WORK REQUIRED: Translate into Spanish this sentence from the book review below: "The author tells the story of a premeditated wave of murder on a scale not seen since the killing fields of Cambodia, or the human devastation unleashed during the Holocaust."

EXERCISE TEXT:
----
We wish to inform you that tomorrow we will be killed with our families - Stories from Rwanda
by Philip Gourevitch
Farrar, Straus
and Giroux
"One death is a tragedy. A million deaths is a statistic."
-Josef Stalin
Within the pages of "We wish to inform you..." author Philip Gourevitch
does his best to reveal the profound human tragedy behind the nearly one million
lives lost in Rwanda's 1994 genocide, an event that has largely (and tragically)
slipped from the memory of the western world.
The author tells the story of a premeditated wave of murder on a scale not
seen since the killing fields of Cambodia, or the human devastation unleashed
during the Holocaust. Gourevitch painstakingly catalogs the events and trends
that led up to the bloodbath, which decimated the ethnic Tutsi population
of Rwanda in the name of the Hutu majority.
"We wish to inform you..." does three important things, and it does
them brilliantly, using clear language spoken from a powerfully moral viewpoint.
----
Stored data entries:
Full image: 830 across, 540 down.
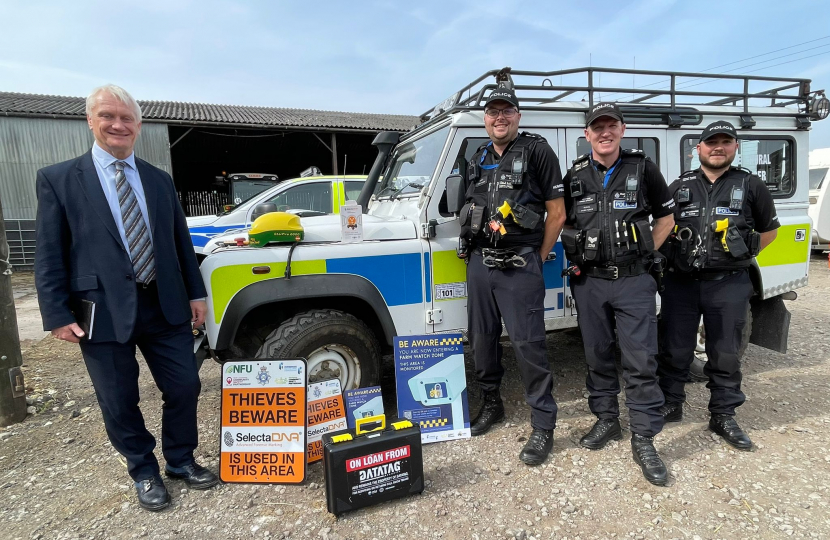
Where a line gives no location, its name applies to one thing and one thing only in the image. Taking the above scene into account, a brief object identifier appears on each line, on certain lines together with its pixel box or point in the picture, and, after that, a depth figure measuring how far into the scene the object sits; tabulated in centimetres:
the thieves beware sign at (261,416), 273
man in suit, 227
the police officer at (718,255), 293
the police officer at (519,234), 283
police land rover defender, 290
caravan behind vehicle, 1031
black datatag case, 238
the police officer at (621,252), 275
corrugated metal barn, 1259
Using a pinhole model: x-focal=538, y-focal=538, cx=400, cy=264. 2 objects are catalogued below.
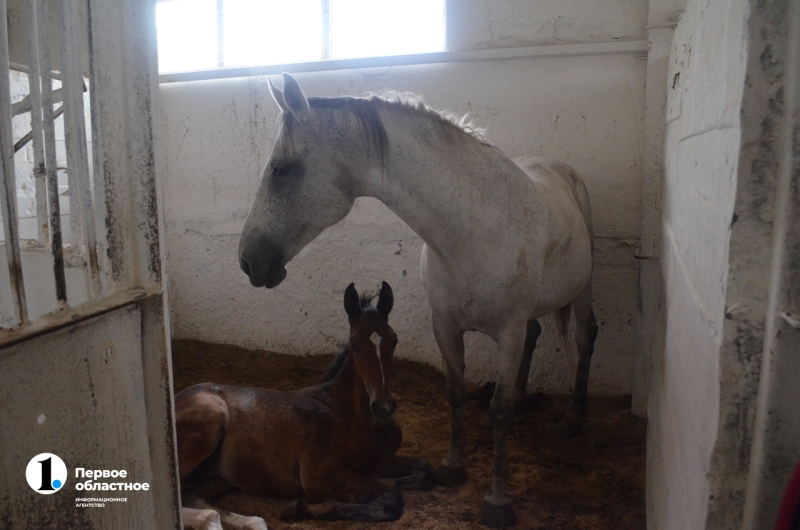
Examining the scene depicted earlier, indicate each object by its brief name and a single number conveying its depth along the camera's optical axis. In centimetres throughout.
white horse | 204
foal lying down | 223
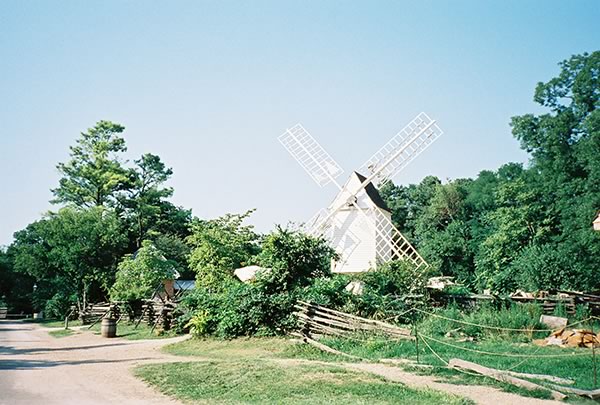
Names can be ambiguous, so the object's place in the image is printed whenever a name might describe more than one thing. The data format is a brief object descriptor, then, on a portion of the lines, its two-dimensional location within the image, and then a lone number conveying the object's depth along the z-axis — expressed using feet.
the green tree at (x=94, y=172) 141.18
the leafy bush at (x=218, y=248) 84.48
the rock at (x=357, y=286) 66.49
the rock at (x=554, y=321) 56.13
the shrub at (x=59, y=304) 128.47
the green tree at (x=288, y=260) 61.41
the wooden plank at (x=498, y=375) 28.35
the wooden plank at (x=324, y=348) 44.89
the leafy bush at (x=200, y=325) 61.00
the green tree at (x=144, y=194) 151.94
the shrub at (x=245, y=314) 56.90
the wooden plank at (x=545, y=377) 31.07
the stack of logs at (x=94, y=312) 98.83
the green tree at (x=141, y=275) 99.66
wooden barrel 74.18
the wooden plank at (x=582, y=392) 27.40
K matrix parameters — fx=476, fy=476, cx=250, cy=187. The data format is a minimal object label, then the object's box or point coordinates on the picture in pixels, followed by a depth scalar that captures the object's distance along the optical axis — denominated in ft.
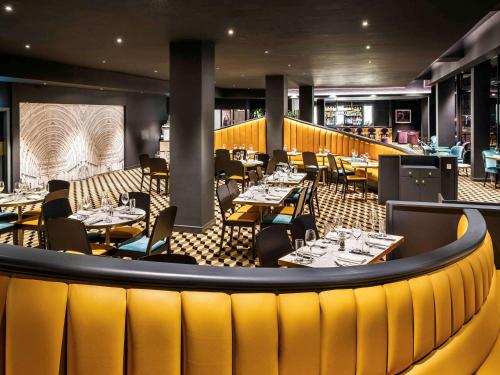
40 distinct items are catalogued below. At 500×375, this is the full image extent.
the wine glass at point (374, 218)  14.28
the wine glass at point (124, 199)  18.61
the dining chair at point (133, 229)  18.33
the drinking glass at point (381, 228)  14.14
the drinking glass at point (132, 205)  18.19
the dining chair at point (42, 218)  18.21
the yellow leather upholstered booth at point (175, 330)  5.65
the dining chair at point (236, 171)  34.35
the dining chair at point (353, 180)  35.27
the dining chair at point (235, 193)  22.69
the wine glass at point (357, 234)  13.11
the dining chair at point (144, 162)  37.49
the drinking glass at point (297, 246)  12.05
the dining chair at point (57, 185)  23.34
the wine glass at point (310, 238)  12.31
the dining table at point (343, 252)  11.60
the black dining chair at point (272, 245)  12.23
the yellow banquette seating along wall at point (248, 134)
----
ANSWER SECTION: El autor cuenta la historia de una oleada de asesinatos premeditada, de una escala no vista desde los campos de la muerte de Camboya o la devastación humana desatada durante el Holocausto.